ТЕКСТОВЫЙ БЛОК:

# # # # #

Использование метафоры «особого пути» как предпосылки для сравнительной историографии национал-социализма в Германии в конечном счете привело к появлению нового, третьего, подхода, предполагающего множественность исторических траекторий развития, а также важность трансферов и фактов взаимных влияний. Новая сравнительная методология предполагает частичное размагничивание и снятие жестких нормативных оппозиций («Запад – Восток», «модерность – архаика», «прогресс – регресс», «норма – отклонение», «случайность – предначертанность»). Речь, однако, не идет ни о признании принципиальной несопоставимости и уникальности каждой национальной траектории, ни о невозможности сопоставления. Наиболее адекватным инструментом для такого анализа служит, с нашей точки зрения, конструирование исторической нормы модерности в терминах «семейного сходства» Л. Витгенштейна[5], а не определение «сущности» явления в классической интерпретации Платона. В этой логике речь идет не об одном или двух критериях, жестко определяющих современность (например, «всеобщая грамотность» или «независимый суд»), а о большом количестве характеристик, ни одна из которых не является решающей, но комбинация которых задает большее или меньшее портретное сходство. Так, мы можем определять модерность как набор из десятка различных черт. Всякая национальная траектория перехода к модерности содержит только часть общего набора свойств, а конкретная комбинация этих черт в каждом конкретном случае окажется уникальной. Например, конкурентная многопартийная система в Японии возникает существенно позже, чем урбанизация и индустриализация, но вряд ли на этом основании можно утверждать, что Япония в 1990 году была домодерным обществом. Важно, что «семейное сходство» может определяться комбинацией как позитивных, так и негативных характеристик.

# # # # #

ЗАДАНИЕ: Допишите следующий абзац текста о сравнительной историографии национал-социализма, начиная сразу после его последнего предложения. Следующие записи никак не связаны с текстом о сравнительной историографии национал-социализма.

ФРАГМЕНТЫ ДАННЫХ:
# # # # #

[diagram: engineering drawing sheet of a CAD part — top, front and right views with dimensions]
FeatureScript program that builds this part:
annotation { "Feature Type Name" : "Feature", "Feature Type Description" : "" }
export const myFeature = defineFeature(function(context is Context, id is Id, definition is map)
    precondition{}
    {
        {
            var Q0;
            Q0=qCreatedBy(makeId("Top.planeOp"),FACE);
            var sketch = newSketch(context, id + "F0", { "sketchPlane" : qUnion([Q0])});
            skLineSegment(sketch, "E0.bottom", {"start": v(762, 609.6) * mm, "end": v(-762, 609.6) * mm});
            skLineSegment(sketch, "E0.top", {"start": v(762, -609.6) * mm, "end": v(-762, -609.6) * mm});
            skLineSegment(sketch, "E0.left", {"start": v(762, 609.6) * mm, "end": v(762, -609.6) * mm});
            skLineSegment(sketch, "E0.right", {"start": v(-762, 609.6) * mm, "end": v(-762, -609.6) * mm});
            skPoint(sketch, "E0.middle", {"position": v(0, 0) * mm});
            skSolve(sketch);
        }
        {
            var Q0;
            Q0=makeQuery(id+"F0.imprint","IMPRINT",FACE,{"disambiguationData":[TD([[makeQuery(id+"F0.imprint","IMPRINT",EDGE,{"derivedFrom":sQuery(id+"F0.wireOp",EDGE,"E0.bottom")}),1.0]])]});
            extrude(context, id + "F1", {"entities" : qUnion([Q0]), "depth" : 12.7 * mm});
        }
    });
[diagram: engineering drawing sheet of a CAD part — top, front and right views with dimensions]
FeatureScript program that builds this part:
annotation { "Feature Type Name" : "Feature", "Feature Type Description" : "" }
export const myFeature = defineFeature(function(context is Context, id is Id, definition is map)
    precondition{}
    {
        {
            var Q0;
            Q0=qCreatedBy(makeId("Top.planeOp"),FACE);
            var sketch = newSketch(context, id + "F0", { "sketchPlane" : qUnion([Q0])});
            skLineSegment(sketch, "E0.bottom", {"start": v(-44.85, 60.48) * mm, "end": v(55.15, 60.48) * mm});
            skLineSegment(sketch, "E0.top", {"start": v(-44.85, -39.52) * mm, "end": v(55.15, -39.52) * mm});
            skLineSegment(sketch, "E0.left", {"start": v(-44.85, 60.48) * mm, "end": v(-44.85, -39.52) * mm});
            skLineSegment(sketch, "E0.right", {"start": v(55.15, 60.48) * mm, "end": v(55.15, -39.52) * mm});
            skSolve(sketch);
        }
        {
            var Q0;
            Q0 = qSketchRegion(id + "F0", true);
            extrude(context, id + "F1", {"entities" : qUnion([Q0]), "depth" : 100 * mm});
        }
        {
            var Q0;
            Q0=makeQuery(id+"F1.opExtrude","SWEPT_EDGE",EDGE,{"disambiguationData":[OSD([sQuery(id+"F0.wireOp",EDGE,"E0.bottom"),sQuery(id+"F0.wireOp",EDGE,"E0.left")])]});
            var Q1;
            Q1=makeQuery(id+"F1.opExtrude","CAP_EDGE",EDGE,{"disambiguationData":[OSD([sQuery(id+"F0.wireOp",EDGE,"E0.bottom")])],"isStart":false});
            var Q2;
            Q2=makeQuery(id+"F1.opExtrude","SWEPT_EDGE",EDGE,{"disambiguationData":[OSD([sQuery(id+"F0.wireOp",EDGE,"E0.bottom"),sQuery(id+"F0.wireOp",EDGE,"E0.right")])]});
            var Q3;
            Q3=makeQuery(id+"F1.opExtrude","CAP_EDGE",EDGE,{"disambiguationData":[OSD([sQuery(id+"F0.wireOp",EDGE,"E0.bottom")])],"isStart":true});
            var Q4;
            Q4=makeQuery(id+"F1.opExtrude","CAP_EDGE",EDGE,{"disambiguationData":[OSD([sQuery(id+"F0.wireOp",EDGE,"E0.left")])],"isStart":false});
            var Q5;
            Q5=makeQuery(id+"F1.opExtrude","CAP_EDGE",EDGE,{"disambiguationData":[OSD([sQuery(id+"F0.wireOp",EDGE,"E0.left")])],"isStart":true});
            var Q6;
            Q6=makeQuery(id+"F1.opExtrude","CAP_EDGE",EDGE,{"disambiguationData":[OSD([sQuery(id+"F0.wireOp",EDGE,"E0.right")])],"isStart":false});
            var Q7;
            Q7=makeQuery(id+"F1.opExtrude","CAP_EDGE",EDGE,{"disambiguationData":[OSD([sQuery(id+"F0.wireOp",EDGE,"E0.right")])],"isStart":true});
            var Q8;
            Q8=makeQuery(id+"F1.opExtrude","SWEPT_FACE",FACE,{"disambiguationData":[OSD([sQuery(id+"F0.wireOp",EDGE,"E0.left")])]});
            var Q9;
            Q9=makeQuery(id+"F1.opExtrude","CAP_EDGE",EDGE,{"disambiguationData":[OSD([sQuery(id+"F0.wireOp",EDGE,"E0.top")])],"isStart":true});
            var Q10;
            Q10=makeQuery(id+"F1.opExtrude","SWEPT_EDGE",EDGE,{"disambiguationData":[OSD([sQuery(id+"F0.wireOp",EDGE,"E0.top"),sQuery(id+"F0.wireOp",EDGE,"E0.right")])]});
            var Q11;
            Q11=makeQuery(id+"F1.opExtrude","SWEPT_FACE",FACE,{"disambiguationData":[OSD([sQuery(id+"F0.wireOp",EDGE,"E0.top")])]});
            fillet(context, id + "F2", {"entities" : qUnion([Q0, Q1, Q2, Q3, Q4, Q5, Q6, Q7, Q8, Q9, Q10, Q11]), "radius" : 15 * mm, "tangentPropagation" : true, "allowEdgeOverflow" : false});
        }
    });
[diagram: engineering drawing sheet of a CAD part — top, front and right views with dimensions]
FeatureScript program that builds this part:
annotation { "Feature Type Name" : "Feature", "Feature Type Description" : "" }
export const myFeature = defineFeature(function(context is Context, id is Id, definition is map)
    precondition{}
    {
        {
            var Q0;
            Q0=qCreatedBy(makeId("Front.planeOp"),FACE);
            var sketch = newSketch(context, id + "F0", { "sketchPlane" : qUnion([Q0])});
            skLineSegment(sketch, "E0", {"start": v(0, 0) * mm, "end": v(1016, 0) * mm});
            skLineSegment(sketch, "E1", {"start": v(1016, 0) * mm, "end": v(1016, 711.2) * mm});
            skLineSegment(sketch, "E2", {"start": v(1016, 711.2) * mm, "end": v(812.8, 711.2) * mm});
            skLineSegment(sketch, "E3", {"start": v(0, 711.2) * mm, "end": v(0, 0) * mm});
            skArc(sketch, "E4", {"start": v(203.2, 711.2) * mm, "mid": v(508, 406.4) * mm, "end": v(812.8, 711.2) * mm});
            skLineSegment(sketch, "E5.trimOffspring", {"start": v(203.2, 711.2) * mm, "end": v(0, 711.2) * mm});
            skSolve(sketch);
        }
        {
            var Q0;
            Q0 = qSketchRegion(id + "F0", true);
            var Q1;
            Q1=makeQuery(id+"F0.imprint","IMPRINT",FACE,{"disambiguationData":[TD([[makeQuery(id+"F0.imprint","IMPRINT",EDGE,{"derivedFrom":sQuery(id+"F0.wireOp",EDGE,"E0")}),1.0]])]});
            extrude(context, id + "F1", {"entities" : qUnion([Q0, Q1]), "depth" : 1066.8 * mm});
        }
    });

# # # # #

РЕЗУЛЬТАТ ВЫПОЛНЕНИЯ:
Итак, первая версия немецкого «Sonderweg» выражала претензию Германии на первенство над Западом. Вторая, негативная интерпретация «особого пути» возникла в ранней немецкой послевоенной историографии, которая искала причины катастрофы национал-социализма в уникальных особенностях немецких институтов и в идеологии XIX века. Третья версия «Sonderweg», основанная на систематическом сравнительном подходе, утверждает уникальность каждой национальной истории[6]. Третий подход в целом отличается более высоким уровнем рефлексии над методологией сравнительных исследований и акцентом на полинациональном характере исторического процесса. Речь идет о ныне популярной транснациональной истории: transnational history превратилась в бренд, подобный, например, intellectual history. Транснациональная история обычно понимается в двух разных смыслах: во-первых, как типовое название для трудов по глобальной, или мировой, истории, во-вторых, как самостоятельная исследовательская парадигма, предполагающая особое ви́дение историографического объекта.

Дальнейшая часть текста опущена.